(Recorded data)

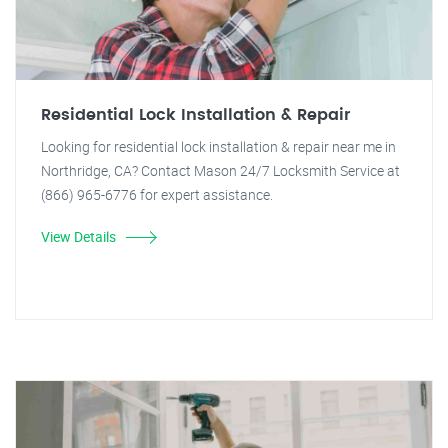
Residential Lock Installation & Repair
Looking for residential lock installation & repair near me in
Northridge, CA? Contact Mason 24/7 Locksmith Service at
(866) 965-6776 for expert assistance.
View Details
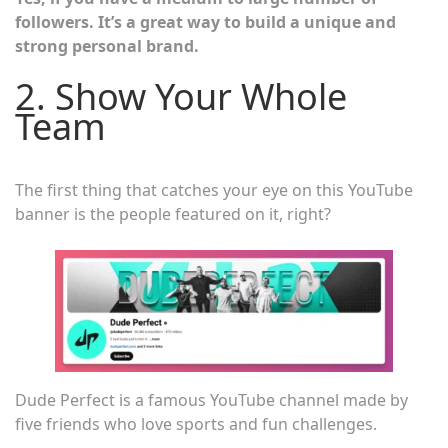
followers. It’s a great way to build a unique and
strong personal brand.
2. Show Your Whole
Team
The first thing that catches your eye on this YouTube
banner is the people featured on it, right?
Dude Perfect is a famous YouTube channel made by
five friends who love sports and fun challenges.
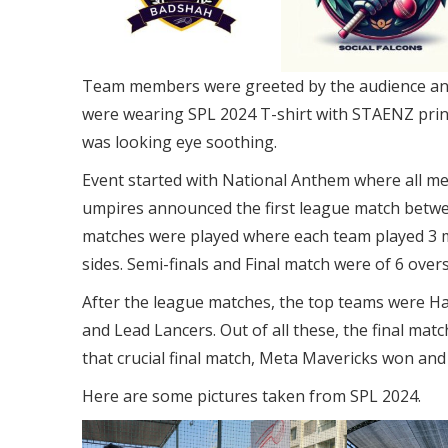
Team members were greeted by the audience and
were wearing SPL 2024 T-shirt with STAENZ printe
was looking eye soothing.
Event started with National Anthem where all mem
umpires announced the first league match betwe
matches were played where each team played 3 m
sides. Semi-finals and Final match were of 6 overs
After the league matches, the top teams were Ha
and Lead Lancers. Out of all these, the final m
that crucial final match, Meta Mavericks won and
Here are some pictures taken from SPL 2024.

(End Recorded data)

Brief
Print the full listing exactly, dropping the pictures.

Output for this exercise
Residential Lock Installation & Repair
Looking for residential lock installation & repair near me in
Northridge, CA? Contact Mason 24/7 Locksmith Service at
(866) 965-6776 for expert assistance.
View Details
followers. It’s a great way to build a unique and
strong personal brand.
2. Show Your Whole
Team
The first thing that catches your eye on this YouTube
banner is the people featured on it, right?
Dude Perfect is a famous YouTube channel made by
five friends who love sports and fun challenges.
Team members were greeted by the audience and
were wearing SPL 2024 T-shirt with STAENZ printe
was looking eye soothing.
Event started with National Anthem where all mem
umpires announced the first league match betwe
matches were played where each team played 3 m
sides. Semi-finals and Final match were of 6 overs
After the league matches, the top teams were Ha
and Lead Lancers. Out of all these, the final m
that crucial final match, Meta Mavericks won and
Here are some pictures taken from SPL 2024.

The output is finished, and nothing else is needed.